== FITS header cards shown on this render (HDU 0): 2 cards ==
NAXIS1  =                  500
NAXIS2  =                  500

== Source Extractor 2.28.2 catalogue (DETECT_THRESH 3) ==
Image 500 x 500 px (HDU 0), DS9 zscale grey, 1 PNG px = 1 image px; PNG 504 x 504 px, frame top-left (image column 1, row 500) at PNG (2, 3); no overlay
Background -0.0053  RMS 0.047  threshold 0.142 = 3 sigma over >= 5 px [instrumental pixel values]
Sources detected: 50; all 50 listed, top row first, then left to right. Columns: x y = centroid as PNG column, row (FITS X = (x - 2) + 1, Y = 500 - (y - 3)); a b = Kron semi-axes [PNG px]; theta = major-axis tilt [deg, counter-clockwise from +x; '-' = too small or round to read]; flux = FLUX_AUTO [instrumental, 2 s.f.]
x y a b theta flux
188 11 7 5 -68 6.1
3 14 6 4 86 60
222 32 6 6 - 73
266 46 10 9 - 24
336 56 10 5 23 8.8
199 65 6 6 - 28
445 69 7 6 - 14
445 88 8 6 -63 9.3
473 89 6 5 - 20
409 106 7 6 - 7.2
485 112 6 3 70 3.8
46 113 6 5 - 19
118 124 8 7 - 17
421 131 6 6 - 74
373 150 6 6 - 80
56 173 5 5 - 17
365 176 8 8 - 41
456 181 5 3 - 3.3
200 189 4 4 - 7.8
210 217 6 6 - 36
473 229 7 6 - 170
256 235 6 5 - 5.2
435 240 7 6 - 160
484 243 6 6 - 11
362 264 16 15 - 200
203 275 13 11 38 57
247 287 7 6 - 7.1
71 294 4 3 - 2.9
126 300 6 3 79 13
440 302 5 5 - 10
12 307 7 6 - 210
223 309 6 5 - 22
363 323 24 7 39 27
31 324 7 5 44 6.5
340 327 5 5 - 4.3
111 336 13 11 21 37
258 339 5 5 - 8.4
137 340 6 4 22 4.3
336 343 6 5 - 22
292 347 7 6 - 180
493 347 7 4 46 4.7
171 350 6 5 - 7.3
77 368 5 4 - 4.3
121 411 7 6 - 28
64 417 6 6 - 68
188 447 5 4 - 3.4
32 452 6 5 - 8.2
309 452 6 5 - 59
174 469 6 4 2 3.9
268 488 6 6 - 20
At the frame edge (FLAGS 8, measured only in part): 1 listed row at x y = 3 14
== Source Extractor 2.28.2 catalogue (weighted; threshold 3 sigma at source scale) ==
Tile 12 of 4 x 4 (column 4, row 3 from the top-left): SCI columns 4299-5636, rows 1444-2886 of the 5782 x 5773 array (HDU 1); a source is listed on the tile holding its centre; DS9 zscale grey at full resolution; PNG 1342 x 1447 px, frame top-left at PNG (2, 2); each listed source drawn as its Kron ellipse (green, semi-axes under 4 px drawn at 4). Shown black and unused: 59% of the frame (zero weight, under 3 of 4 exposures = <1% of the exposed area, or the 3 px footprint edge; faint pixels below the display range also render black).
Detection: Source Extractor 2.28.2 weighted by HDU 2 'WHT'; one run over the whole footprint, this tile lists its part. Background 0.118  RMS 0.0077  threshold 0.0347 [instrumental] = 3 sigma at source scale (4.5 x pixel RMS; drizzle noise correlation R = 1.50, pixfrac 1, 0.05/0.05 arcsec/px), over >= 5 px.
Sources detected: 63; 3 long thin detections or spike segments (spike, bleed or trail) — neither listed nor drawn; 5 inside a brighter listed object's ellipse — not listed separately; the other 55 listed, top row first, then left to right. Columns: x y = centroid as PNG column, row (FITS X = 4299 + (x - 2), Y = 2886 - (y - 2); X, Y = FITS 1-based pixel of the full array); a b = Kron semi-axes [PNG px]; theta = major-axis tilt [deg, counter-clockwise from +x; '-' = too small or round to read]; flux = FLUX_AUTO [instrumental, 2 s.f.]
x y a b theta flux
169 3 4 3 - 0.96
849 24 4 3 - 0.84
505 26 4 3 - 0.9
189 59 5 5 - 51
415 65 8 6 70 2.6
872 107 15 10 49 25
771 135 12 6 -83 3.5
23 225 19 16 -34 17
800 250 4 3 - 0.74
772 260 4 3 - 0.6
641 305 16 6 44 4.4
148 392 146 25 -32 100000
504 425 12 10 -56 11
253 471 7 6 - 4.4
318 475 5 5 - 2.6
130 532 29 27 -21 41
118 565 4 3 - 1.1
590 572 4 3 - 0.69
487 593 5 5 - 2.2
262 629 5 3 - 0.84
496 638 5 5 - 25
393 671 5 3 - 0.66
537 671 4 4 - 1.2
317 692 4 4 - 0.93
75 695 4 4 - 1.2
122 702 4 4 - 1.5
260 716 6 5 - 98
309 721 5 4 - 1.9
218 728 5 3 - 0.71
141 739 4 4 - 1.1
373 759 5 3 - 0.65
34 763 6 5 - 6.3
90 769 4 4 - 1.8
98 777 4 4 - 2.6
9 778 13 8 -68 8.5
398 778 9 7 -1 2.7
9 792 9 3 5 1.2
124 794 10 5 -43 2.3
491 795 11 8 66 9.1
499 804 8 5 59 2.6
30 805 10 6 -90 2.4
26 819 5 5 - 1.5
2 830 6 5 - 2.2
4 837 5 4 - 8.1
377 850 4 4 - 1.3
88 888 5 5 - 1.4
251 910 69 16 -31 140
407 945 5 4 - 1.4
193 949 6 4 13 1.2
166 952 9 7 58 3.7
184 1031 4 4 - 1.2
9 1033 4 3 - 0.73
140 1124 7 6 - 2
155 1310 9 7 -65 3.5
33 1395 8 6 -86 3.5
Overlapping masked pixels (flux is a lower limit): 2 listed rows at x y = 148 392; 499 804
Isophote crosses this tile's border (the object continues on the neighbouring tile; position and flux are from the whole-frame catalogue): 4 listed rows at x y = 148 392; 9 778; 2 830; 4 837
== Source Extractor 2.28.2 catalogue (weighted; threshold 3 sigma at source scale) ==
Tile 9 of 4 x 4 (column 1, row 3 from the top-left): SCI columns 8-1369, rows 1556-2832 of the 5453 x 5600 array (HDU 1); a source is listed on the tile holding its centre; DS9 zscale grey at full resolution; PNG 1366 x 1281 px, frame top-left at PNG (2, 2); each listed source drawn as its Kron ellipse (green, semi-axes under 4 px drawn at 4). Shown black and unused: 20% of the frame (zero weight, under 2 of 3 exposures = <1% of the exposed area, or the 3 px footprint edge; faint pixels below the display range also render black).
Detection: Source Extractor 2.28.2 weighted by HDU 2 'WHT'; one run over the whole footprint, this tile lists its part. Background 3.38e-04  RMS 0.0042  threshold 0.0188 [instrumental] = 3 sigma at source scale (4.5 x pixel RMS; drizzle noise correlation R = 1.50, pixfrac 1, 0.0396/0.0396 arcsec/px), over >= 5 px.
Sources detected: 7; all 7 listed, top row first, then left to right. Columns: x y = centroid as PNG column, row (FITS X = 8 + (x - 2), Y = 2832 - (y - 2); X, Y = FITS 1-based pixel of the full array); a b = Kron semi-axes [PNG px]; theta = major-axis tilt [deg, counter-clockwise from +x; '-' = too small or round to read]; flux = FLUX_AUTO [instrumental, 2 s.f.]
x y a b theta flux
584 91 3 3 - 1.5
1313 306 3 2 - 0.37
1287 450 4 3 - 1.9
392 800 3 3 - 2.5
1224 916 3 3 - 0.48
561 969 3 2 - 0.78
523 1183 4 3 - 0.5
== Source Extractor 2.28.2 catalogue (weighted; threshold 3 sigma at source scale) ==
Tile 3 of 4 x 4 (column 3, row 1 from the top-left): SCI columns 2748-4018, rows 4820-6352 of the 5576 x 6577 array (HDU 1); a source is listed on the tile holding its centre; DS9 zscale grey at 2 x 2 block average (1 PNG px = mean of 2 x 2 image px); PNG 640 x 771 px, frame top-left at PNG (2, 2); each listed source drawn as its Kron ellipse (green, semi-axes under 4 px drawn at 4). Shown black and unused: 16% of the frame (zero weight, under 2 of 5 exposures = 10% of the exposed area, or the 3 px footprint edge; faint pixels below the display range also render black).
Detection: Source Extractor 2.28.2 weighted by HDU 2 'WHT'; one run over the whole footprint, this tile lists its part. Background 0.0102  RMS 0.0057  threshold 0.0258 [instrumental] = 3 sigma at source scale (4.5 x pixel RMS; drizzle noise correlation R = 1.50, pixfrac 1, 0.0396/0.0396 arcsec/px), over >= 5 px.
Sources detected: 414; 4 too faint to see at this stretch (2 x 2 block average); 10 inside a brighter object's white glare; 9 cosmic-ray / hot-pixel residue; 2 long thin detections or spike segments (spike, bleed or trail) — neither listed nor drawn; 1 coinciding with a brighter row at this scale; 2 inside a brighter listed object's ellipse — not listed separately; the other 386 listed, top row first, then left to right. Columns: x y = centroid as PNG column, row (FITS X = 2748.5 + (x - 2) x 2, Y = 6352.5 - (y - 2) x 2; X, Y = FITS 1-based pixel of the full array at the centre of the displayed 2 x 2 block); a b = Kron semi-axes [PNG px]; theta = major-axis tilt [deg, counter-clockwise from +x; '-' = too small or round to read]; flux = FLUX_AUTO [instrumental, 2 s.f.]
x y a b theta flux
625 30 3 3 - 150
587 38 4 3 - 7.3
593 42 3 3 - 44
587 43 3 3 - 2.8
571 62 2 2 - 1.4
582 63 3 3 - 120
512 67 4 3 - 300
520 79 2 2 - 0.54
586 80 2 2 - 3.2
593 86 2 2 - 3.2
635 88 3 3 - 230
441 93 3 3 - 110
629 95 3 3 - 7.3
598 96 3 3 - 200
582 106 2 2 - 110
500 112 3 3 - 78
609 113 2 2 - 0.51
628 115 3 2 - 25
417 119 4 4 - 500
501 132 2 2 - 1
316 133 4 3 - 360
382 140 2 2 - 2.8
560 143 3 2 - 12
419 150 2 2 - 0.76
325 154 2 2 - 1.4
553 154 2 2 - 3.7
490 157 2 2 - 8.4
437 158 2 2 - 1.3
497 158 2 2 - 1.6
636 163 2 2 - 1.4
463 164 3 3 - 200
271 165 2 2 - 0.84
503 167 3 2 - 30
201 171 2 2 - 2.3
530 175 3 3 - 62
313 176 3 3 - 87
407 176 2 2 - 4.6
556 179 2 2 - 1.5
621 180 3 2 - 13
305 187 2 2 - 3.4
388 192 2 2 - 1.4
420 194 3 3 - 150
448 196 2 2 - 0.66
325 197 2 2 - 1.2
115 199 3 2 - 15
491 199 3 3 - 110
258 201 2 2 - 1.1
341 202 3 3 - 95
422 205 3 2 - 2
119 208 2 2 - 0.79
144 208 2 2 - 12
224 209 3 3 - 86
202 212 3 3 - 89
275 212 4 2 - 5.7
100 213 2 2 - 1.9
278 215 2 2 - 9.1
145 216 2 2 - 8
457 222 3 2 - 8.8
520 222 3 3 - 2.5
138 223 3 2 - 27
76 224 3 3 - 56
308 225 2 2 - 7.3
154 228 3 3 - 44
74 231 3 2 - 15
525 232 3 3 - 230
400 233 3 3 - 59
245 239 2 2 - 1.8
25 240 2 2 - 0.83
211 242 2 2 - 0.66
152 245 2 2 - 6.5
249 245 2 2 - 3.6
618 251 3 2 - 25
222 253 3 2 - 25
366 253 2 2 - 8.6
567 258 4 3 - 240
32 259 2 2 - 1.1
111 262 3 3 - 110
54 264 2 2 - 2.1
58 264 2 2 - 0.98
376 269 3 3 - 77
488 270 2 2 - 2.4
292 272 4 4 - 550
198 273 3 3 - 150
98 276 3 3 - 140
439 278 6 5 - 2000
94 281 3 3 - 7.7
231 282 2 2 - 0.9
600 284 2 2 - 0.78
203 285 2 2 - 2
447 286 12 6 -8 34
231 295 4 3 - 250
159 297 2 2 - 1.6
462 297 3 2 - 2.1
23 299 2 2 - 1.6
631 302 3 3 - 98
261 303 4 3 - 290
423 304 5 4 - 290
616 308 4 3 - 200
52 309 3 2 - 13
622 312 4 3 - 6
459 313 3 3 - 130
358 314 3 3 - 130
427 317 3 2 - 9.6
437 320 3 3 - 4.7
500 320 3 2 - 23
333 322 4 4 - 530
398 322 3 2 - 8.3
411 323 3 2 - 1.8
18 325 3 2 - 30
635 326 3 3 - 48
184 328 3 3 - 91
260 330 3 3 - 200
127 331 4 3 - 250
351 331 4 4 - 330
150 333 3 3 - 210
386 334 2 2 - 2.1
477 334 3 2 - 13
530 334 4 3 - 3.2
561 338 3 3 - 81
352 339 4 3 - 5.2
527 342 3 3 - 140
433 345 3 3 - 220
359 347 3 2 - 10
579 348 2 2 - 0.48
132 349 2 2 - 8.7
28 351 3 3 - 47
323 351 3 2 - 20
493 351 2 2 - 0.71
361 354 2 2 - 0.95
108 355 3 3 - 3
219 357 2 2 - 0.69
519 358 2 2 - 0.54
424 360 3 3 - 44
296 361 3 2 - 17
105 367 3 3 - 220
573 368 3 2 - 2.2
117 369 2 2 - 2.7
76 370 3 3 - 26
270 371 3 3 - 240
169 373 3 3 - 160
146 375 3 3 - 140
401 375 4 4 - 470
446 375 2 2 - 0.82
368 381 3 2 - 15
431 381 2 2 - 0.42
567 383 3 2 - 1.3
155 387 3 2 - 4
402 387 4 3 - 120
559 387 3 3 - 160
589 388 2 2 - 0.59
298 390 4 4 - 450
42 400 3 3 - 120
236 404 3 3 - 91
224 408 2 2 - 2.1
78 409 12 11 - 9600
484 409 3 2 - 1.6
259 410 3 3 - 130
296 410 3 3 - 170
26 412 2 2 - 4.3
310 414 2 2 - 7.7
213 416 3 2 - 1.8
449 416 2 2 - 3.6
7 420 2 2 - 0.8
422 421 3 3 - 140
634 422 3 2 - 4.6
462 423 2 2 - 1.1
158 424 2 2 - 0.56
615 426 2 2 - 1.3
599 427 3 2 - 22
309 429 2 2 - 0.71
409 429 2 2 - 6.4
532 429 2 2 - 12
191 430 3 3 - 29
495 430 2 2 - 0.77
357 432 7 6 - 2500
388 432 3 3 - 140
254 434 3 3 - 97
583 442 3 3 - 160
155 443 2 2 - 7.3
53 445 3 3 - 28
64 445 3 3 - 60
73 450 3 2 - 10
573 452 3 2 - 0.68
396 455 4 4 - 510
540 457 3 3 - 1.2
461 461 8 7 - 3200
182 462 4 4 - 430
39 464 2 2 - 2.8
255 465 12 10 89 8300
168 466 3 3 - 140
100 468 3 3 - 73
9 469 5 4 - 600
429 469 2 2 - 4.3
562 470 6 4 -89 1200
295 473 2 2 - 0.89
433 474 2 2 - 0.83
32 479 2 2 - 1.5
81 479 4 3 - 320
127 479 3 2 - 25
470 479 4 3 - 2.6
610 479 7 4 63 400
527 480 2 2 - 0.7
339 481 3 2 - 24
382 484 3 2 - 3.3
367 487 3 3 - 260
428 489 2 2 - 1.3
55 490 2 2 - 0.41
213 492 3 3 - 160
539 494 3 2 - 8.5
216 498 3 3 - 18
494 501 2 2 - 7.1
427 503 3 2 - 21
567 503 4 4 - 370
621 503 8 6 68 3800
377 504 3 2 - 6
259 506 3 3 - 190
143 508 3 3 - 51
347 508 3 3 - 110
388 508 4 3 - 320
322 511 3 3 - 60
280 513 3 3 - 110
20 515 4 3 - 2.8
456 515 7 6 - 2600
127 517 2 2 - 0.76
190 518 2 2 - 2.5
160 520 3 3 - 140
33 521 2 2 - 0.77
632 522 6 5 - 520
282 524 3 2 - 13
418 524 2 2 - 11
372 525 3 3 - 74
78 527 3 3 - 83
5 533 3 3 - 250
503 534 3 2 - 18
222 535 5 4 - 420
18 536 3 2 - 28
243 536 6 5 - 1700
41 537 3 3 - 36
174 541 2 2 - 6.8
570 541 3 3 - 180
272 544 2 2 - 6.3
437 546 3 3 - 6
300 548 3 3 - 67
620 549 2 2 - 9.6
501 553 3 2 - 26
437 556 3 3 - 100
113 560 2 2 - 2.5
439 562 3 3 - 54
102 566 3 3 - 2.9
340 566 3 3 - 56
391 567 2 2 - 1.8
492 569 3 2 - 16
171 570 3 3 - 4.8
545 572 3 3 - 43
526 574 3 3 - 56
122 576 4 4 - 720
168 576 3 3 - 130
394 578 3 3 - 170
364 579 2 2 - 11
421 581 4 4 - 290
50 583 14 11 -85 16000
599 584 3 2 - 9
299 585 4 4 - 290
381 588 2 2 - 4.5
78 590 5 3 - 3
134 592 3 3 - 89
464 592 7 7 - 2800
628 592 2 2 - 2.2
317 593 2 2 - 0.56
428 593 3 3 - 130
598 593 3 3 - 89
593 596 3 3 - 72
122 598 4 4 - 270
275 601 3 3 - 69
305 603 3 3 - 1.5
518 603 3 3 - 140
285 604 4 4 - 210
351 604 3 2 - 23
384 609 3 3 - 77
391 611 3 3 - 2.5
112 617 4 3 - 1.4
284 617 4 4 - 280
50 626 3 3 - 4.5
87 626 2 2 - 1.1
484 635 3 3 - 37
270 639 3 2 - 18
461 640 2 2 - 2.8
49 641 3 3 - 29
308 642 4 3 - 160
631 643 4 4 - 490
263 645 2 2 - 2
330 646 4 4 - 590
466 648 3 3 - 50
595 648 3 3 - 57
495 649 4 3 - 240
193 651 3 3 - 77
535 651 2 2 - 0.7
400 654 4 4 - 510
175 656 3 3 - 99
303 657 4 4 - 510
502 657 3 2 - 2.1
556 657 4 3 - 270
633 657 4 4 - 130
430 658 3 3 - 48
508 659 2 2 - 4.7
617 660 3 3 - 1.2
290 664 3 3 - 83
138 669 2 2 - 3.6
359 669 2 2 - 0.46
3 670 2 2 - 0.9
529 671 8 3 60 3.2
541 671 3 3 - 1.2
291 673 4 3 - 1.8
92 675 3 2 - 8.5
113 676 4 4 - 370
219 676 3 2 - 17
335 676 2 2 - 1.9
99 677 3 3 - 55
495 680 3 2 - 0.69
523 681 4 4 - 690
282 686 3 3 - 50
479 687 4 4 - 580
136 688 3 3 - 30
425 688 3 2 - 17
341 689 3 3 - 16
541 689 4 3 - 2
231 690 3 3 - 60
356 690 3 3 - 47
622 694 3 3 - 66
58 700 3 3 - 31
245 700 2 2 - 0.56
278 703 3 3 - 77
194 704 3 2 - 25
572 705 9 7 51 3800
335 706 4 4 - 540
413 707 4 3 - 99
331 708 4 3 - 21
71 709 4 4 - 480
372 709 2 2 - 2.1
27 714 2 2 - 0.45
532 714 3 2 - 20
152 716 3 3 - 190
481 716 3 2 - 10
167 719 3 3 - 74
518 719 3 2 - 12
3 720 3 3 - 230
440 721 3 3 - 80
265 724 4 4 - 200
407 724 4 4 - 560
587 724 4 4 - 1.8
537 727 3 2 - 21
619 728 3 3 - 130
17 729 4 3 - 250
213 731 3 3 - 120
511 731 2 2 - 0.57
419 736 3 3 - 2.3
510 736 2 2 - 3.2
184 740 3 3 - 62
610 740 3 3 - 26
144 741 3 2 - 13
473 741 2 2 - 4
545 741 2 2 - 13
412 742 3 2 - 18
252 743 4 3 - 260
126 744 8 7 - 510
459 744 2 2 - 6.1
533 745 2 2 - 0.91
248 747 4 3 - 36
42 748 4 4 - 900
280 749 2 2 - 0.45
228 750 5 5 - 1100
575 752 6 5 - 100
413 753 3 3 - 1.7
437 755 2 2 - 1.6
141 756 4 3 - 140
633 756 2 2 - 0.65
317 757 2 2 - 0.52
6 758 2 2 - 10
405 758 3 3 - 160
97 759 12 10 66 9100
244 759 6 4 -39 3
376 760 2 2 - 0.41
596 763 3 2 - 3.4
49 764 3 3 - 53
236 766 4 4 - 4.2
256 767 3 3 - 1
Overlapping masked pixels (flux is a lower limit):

Aim: Reproduce verbatim the lines of the data above, starting at the line containing "2.28.2 catalogue (DETECT_THRESH" and ending at the line containing "Image 500 x", with both of those lines included.

Response:
== Source Extractor 2.28.2 catalogue (DETECT_THRESH 3) ==
Image 500 x 500 px (HDU 0), DS9 zscale grey, 1 PNG px = 1 image px; PNG 504 x 504 px, frame top-left (image column 1, row 500) at PNG (2, 3); no overlay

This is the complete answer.